Постепенно, с какой-то томительной медлительностью, из-за линии щеки проступает абрис ее носа, – так бывает, когда из окна поезда смотришь на окрестный пейзаж и за склоном горы мало-помалу вырисовывается контур песчаного мыса. О, только бы нос у нее был правильной, благородной формы! Мне не хотелось думать, что в такую лунную ночь у такой пленительной женщины окажется неприглядное лицо. Пока я предавался этим мыслям, из темноты на свет явились плавные очертания ее носа. Теперь я мог без труда представить себе его форму – она была безупречной. У меня сразу отлегло от сердца…
Я был счастлив. Лицо незнакомки, и в особенности ее нос оказались еще более прекрасными, чем я предполагал, их красота была совершенной, как на картине. Я видел перед собой ее профиль, почти целиком, начиная с ясной и строгой линии переносицы. Но даже теперь, когда я шел вровень с нею, женщина, как и прежде, не поворачивала ко мне лица, не давая мне возможности как следует его разглядеть. Другая половина ее лица была скрыта от меня подобно цветку, распустившемуся на тенистой стороне горы. Лицо женщины казалось прекрасным, как на картине, и так же, как на картине, существовало словно бы в одном, раз и навсегда определенном ракурсе.
– Тетенька! – робко окликнул я незнакомку. – Далеко ли вы направляетесь?

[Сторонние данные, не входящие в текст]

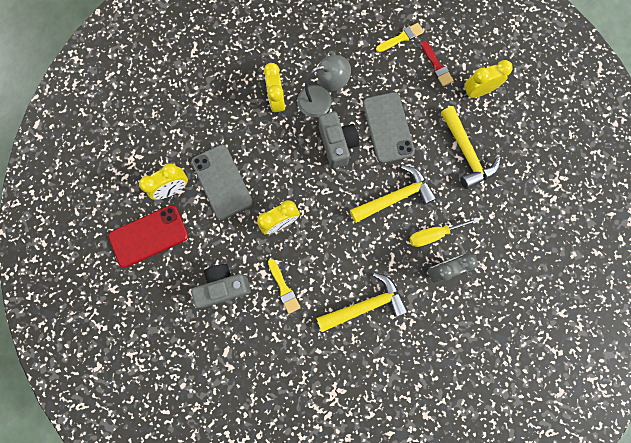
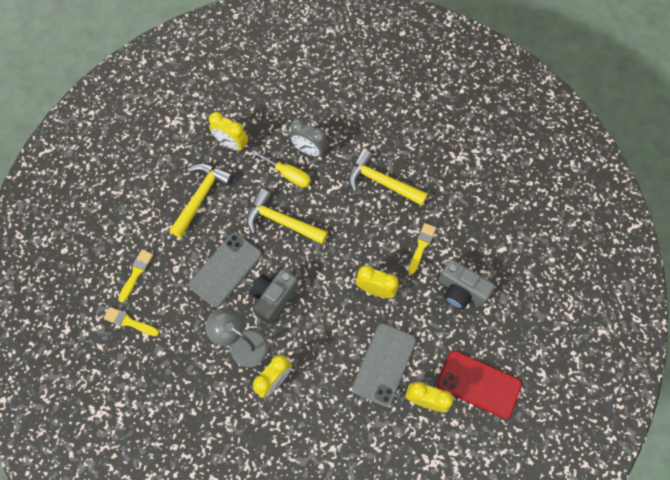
camera: 130 degrees left, 10 degrees down
red brush [421,40,454,86] -> yellow brush [118,250,153,302]
yellow clock [464,60,513,98] -> yellow clock moved to [209,112,248,151]

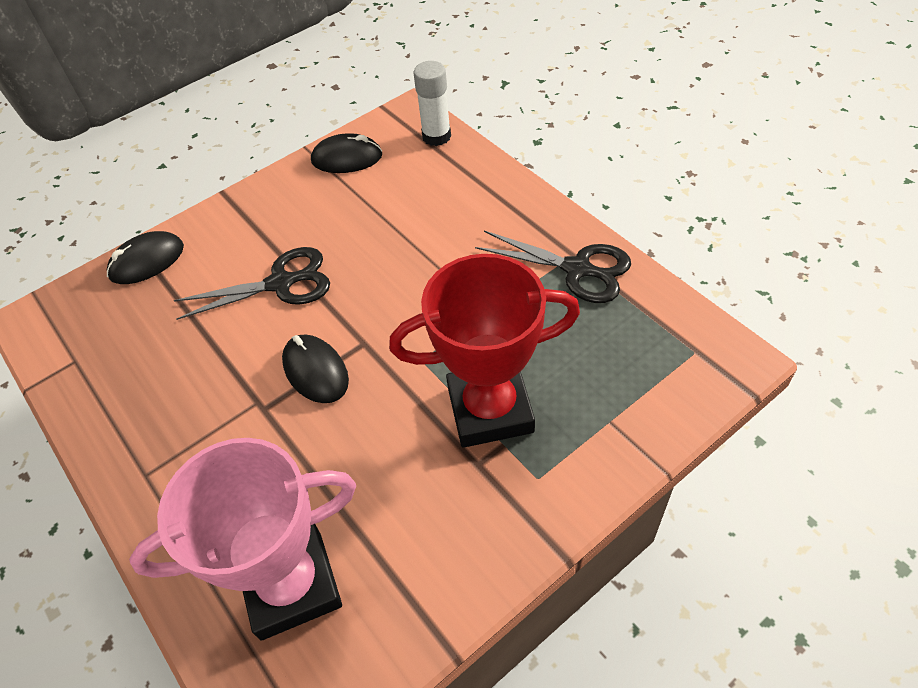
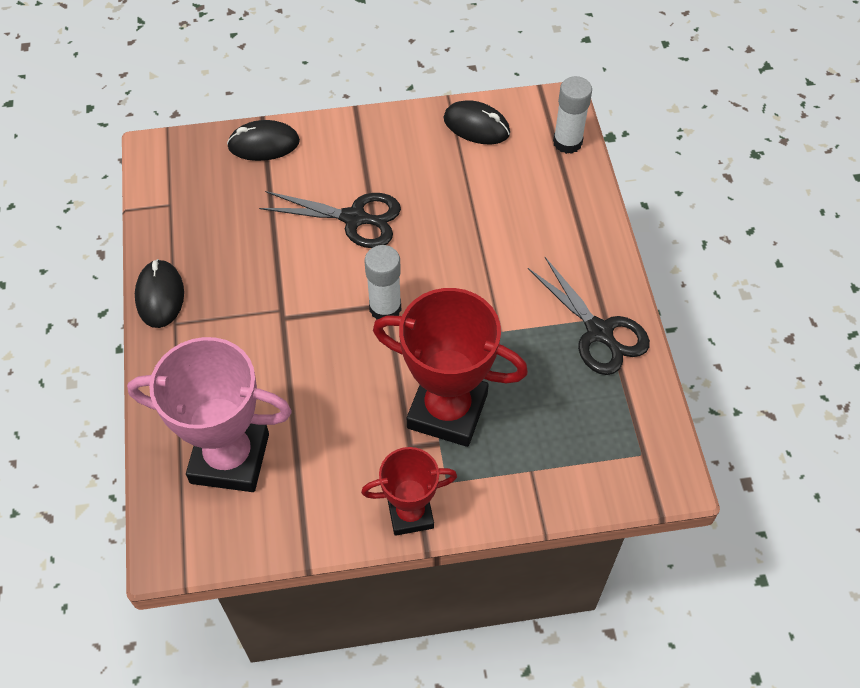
camera: 25 degrees right, 5 degrees up
black mouse [282,334,349,403] -> black mouse moved to [135,259,184,328]
none -> red trophy [361,447,457,536]
none -> white glue stick [365,245,401,320]

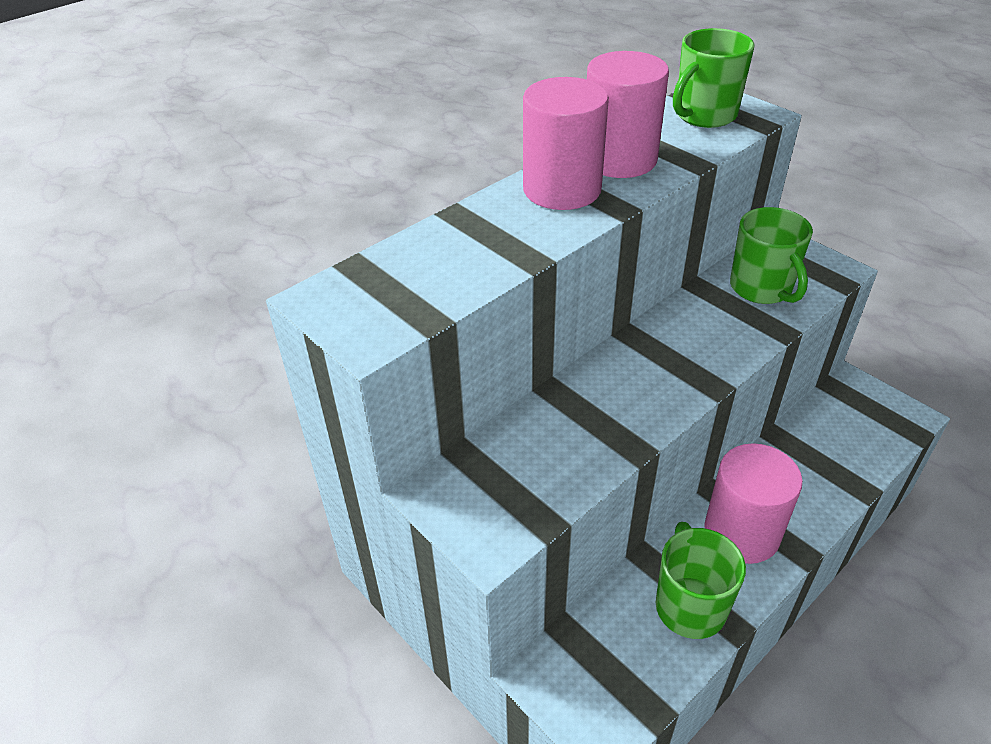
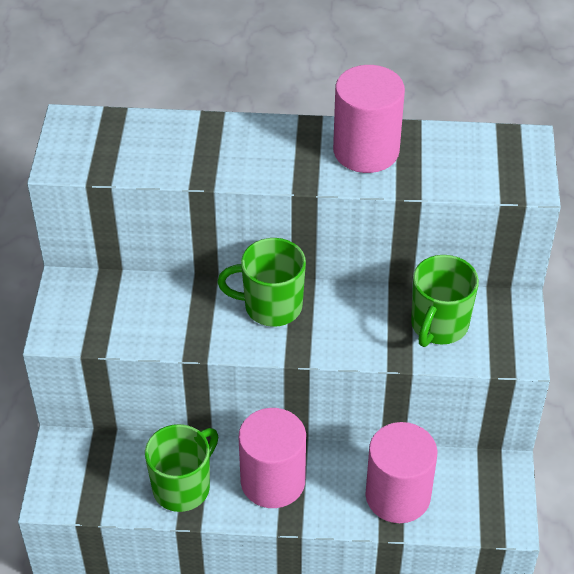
camera: 45 degrees right, 5 degrees up
pink cylinder [523,77,609,210] -> pink cylinder moved to [365,422,437,523]
green mug [673,28,754,128] -> green mug moved to [217,238,306,327]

Звуки сямисэна заглушили мой голос, и она не услышала обращенного к ней вопроса.
– Тетенька! Тетенька! – снова позвал я.
Произнося это слово, я понимал, что оно совсем к ней не подходит, – на самом деле мне хотелось назвать ее сестрицей. У меня не было старшей сестры, и я всегда завидовал приятелям, гордящимся своими старшими сестрами-красавицами. Обращаясь к незнакомке, я чувствовал умиление и нежность, какие можно испытывать лишь к сестре. Мне было неприятно называть ее тетенькой, но я боялся, что слово «сестрица» прозвучит в моих устах чересчур дерзко.
Во второй раз я окликнул ее довольно громко, но женщина не ответила мне и даже не взглянула в мою сторону. Как и прежде, она шла со склоненной головой, самозабвенно наигрывая старинную мелодию, а подол ее длинного одеяния тихо шуршал по песку. Ее взгляд был по-прежнему прикован к струнам сямисэна, – казалось, она всецело находится во власти извлекаемых ею звуков.
Обогнав незнакомку на шаг, я сумел увидеть ее лицо уже не сбоку, а спереди. Оно было затенено шляпой, но от этого белизна его казалась еще более пронзительной. Тень доходила ей до нижней губы, и только подбородок с врезавшимися в него завязками шляпы чуть-чуть выступал из темноты, изящный и нежный, как лепесток цветка.